WORK REQUIRED:
What is needed is an exact printout of all the data.

RECORDS TO PROCESS:
··········

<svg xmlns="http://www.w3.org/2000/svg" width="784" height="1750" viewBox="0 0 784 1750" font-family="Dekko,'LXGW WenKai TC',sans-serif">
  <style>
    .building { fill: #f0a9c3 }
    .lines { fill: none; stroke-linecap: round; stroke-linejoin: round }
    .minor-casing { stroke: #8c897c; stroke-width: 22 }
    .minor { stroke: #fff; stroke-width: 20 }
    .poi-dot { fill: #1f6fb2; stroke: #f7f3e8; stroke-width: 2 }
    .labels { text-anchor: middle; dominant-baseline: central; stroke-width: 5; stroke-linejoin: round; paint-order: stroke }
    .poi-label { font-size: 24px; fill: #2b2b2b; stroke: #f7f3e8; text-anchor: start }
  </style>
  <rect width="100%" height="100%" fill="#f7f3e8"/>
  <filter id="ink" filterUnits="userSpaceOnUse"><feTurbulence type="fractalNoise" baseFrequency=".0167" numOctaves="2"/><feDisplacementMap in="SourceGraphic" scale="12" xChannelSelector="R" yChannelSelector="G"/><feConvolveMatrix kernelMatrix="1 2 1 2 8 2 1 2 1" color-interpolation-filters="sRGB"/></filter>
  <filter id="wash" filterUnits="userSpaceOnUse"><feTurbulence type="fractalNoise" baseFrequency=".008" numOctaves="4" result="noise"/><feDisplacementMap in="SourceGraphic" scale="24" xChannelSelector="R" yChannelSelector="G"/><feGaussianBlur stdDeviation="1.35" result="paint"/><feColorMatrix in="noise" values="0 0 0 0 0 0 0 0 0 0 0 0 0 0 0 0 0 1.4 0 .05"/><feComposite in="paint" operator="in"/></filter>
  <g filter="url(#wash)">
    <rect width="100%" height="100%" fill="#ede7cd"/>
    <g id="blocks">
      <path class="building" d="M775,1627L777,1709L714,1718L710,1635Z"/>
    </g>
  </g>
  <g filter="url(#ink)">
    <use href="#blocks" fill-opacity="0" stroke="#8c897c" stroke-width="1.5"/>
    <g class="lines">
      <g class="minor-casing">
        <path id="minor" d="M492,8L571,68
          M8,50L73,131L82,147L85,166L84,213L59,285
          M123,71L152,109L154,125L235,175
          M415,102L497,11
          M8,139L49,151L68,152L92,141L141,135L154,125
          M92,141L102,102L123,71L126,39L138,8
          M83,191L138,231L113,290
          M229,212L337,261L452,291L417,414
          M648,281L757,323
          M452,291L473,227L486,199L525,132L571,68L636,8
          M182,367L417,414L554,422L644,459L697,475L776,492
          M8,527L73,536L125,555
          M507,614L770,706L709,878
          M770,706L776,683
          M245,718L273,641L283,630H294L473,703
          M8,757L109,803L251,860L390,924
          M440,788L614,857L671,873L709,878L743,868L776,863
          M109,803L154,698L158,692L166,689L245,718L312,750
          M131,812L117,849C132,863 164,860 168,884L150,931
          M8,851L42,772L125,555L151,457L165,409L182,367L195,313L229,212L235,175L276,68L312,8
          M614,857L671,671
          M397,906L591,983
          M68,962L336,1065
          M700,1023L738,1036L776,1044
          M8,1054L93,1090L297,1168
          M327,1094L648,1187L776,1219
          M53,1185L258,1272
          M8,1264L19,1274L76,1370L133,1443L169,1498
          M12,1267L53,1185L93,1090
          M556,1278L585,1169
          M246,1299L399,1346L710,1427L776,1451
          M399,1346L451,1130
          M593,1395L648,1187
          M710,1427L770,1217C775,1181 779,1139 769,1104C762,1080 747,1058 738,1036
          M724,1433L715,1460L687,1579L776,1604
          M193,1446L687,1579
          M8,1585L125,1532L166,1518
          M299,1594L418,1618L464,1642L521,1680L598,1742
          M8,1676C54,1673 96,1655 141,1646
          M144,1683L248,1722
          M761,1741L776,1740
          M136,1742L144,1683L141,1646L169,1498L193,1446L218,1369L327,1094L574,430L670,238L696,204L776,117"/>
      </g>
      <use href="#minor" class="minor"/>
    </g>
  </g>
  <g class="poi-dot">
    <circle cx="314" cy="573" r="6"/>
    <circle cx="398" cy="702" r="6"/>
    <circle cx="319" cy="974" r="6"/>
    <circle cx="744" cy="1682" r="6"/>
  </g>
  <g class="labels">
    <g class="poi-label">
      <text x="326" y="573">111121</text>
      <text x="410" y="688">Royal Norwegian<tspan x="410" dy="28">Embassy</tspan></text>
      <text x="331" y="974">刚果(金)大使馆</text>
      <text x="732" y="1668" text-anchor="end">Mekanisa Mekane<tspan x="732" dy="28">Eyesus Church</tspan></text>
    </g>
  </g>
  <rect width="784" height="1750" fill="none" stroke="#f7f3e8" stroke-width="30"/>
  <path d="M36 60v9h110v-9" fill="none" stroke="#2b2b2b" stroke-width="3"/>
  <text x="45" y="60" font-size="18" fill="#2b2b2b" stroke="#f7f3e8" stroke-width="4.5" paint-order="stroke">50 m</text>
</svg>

··········

SOLUTION TO THIS PROBLEM:
<svg xmlns="http://www.w3.org/2000/svg" width="784" height="1750" viewBox="0 0 784 1750" font-family="Dekko,'LXGW WenKai TC',sans-serif">
  <style>
    .building { fill: #f0a9c3 }
    .lines { fill: none; stroke-linecap: round; stroke-linejoin: round }
    .minor-casing { stroke: #8c897c; stroke-width: 22 }
    .minor { stroke: #fff; stroke-width: 20 }
    .poi-dot { fill: #1f6fb2; stroke: #f7f3e8; stroke-width: 2 }
    .labels { text-anchor: middle; dominant-baseline: central; stroke-width: 5; stroke-linejoin: round; paint-order: stroke }
    .poi-label { font-size: 24px; fill: #2b2b2b; stroke: #f7f3e8; text-anchor: start }
  </style>
  <rect width="100%" height="100%" fill="#f7f3e8"/>
  <filter id="ink" filterUnits="userSpaceOnUse"><feTurbulence type="fractalNoise" baseFrequency=".0167" numOctaves="2"/><feDisplacementMap in="SourceGraphic" scale="12" xChannelSelector="R" yChannelSelector="G"/><feConvolveMatrix kernelMatrix="1 2 1 2 8 2 1 2 1" color-interpolation-filters="sRGB"/></filter>
  <filter id="wash" filterUnits="userSpaceOnUse"><feTurbulence type="fractalNoise" baseFrequency=".008" numOctaves="4" result="noise"/><feDisplacementMap in="SourceGraphic" scale="24" xChannelSelector="R" yChannelSelector="G"/><feGaussianBlur stdDeviation="1.35" result="paint"/><feColorMatrix in="noise" values="0 0 0 0 0 0 0 0 0 0 0 0 0 0 0 0 0 1.4 0 .05"/><feComposite in="paint" operator="in"/></filter>
  <g filter="url(#wash)">
    <rect width="100%" height="100%" fill="#ede7cd"/>
    <g id="blocks">
      <path class="building" d="M775,1627L777,1709L714,1718L710,1635Z"/>
    </g>
  </g>
  <g filter="url(#ink)">
    <use href="#blocks" fill-opacity="0" stroke="#8c897c" stroke-width="1.5"/>
    <g class="lines">
      <g class="minor-casing">
        <path id="minor" d="M492,8L571,68
          M8,50L73,131L82,147L85,166L84,213L59,285
          M123,71L152,109L154,125L235,175
          M415,102L497,11
          M8,139L49,151L68,152L92,141L141,135L154,125
          M92,141L102,102L123,71L126,39L138,8
          M83,191L138,231L113,290
          M229,212L337,261L452,291L417,414
          M648,281L757,323
          M452,291L473,227L486,199L525,132L571,68L636,8
          M182,367L417,414L554,422L644,459L697,475L776,492
          M8,527L73,536L125,555
          M507,614L770,706L709,878
          M770,706L776,683
          M245,718L273,641L283,630H294L473,703
          M8,757L109,803L251,860L390,924
          M440,788L614,857L671,873L709,878L743,868L776,863
          M109,803L154,698L158,692L166,689L245,718L312,750
          M131,812L117,849C132,863 164,860 168,884L150,931
          M8,851L42,772L125,555L151,457L165,409L182,367L195,313L229,212L235,175L276,68L312,8
          M614,857L671,671
          M397,906L591,983
          M68,962L336,1065
          M700,1023L738,1036L776,1044
          M8,1054L93,1090L297,1168
          M327,1094L648,1187L776,1219
          M53,1185L258,1272
          M8,1264L19,1274L76,1370L133,1443L169,1498
          M12,1267L53,1185L93,1090
          M556,1278L585,1169
          M246,1299L399,1346L710,1427L776,1451
          M399,1346L451,1130
          M593,1395L648,1187
          M710,1427L770,1217C775,1181 779,1139 769,1104C762,1080 747,1058 738,1036
          M724,1433L715,1460L687,1579L776,1604
          M193,1446L687,1579
          M8,1585L125,1532L166,1518
          M299,1594L418,1618L464,1642L521,1680L598,1742
          M8,1676C54,1673 96,1655 141,1646
          M144,1683L248,1722
          M761,1741L776,1740
          M136,1742L144,1683L141,1646L169,1498L193,1446L218,1369L327,1094L574,430L670,238L696,204L776,117"/>
      </g>
      <use href="#minor" class="minor"/>
    </g>
  </g>
  <g class="poi-dot">
    <circle cx="314" cy="573" r="6"/>
    <circle cx="398" cy="702" r="6"/>
    <circle cx="319" cy="974" r="6"/>
    <circle cx="744" cy="1682" r="6"/>
  </g>
  <g class="labels">
    <g class="poi-label">
      <text x="326" y="573">111121</text>
      <text x="410" y="688">Royal Norwegian<tspan x="410" dy="28">Embassy</tspan></text>
      <text x="331" y="974">刚果(金)大使馆</text>
      <text x="732" y="1668" text-anchor="end">Mekanisa Mekane<tspan x="732" dy="28">Eyesus Church</tspan></text>
    </g>
  </g>
  <rect width="784" height="1750" fill="none" stroke="#f7f3e8" stroke-width="30"/>
  <path d="M36 60v9h110v-9" fill="none" stroke="#2b2b2b" stroke-width="3"/>
  <text x="45" y="60" font-size="18" fill="#2b2b2b" stroke="#f7f3e8" stroke-width="4.5" paint-order="stroke">50 m</text>
</svg>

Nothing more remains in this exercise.